Document extract:

Add determinism and completeness to getOrderedNodes and use for getRankedNodes (!223) · Merge requests · Eclipse Projects / aidge / aidge_core

Context

Objective is to reuse getOrderedNodes() (topological node order) in particular for getRankedNodes().

Note that there are other places where refactorizations based on getRankedNodes() could happen. For instance:

save(): to generate mermaid nodes in order and have determinism on the viewed graph
forwardDims(): for one pass forward and to avoid unordered and multiple warnings for the same nodes
add(node set): to simplify current implementation

Though these are not part of this MR.

With respect to getOrderedNodes() this MR brings some extensions in order to:

favor in the topological order the current graph ordered inputs and ordered outputs (was only ordered outputs before)
always provide a complete coverage of the graph even in the presence of weird nodes: nodes with no output or loops of nodes w/o external output
be deterministic to some extend: for this the choice has been made to use a global unique incremental id for the nodes and use it for sorting nodes not connected to any ordered output. This is a reasonable choice as relative creation order of nodes has an understandable meaning. Note though that there is a more involved alternative which would be the insertion order in the graph view, but as of now this information would require a larger rewrite of the graph view implementation. Though it's an option for the future.

With respect to getRankedNodes(), with this MR:

now it is simply implemented as getOrderedNodes() and as we consider with the above assumptions that getOrderedNodes is deterministic, we always return that all nodes have order unicity
the initial intent, of what I understand, was to rank node as a kind of distance to the mRootNode, though it seems to be mainly unused and anyway approximately defined for distances > 1
the only place where it was used was in updateInputsOutputsOrder(), but actually getting a full order of the graph was not necessary and costly (full graph ordering for each deletion), while there we only want either direct connections (i.e. distance == 1) or reset the mRootNode to null.

By the way, as additional notes for future thought:

maintainance of mRootNode brings complexity which could be removed
- mainly mRootNode is useful for graph matchings which may be either top-down or bottom-up and for which it is useful to have the initial seeding node
- though, this is a pure graph matching issue, and it would be better to have a matcher return a nodeset (or graphview) and a root node (i.e. the root node would be a field of the graph matcher)

Problem set:
a) Answer these questions about the getOrderedNodes merge request description, one answer per line, labeled the same way:
(i) What does the change use to sort nodes that are not connected to any ordered output?
(ii) In which function was getRankedNodes() previously used?
(iii) According to the notes for future thought, what is mRootNode mainly useful for?
b) Continue the getOrderedNodes merge request description from the point where it stops.

Material provided:
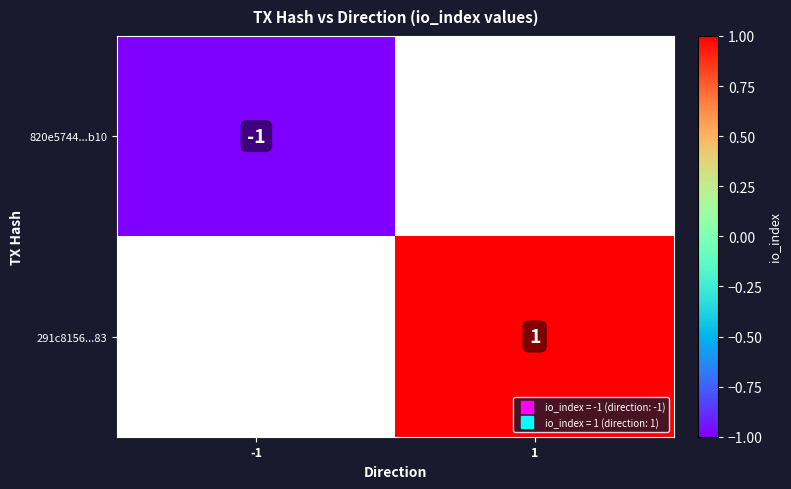

The 820e5744...b10 series shows -1 at -1. True or false?

False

Answers to the problems:
a)
(i) A global unique incremental id for the nodes.
(ii) updateInputsOutputsOrder().
(iii) Graph matchings, which may be either top-down or bottom-up, where it is useful to have the initial seeding node.

b)
- otherwise I do not see a real usage of having a mRootNode in the graph which is a kind of "first inserted node" unless some "hard to understand node if it was deleted"
optionally, in place of this: if we want something more meaningful, it would be the full insertion order of nodes in the graph view (ref to point above), which would then cover the "first inserted" (or "first remaining inserted" in case of deletion), and would allow a more located determinism for node visits such as getOrderedNodes() (i.e. use insertion id instead of creation id).

Review and refer to per commit messages for additional details, in commit order (older to newer):

[Node] Add globally unique incremental id to nodes: add unique incremental id to nodes
[GraphView] improve topological order determinism: see discussions above on topological order improvements
[GraphView] preserve relative node ids in clone operation: clone graph nodes in order of creation in order to preserve order in the cloned graph
[GraphView] implement getRankedNode() as a topological order: simply implement getRankedNodes() as getOrderedNodes(), see discussion above

The function getRankedNodes() changed behavior, the initial interface description was kept (ref to the docstring in the API).

To be discussed I suppose whether we really make this change and if so whether we keep the legacy description.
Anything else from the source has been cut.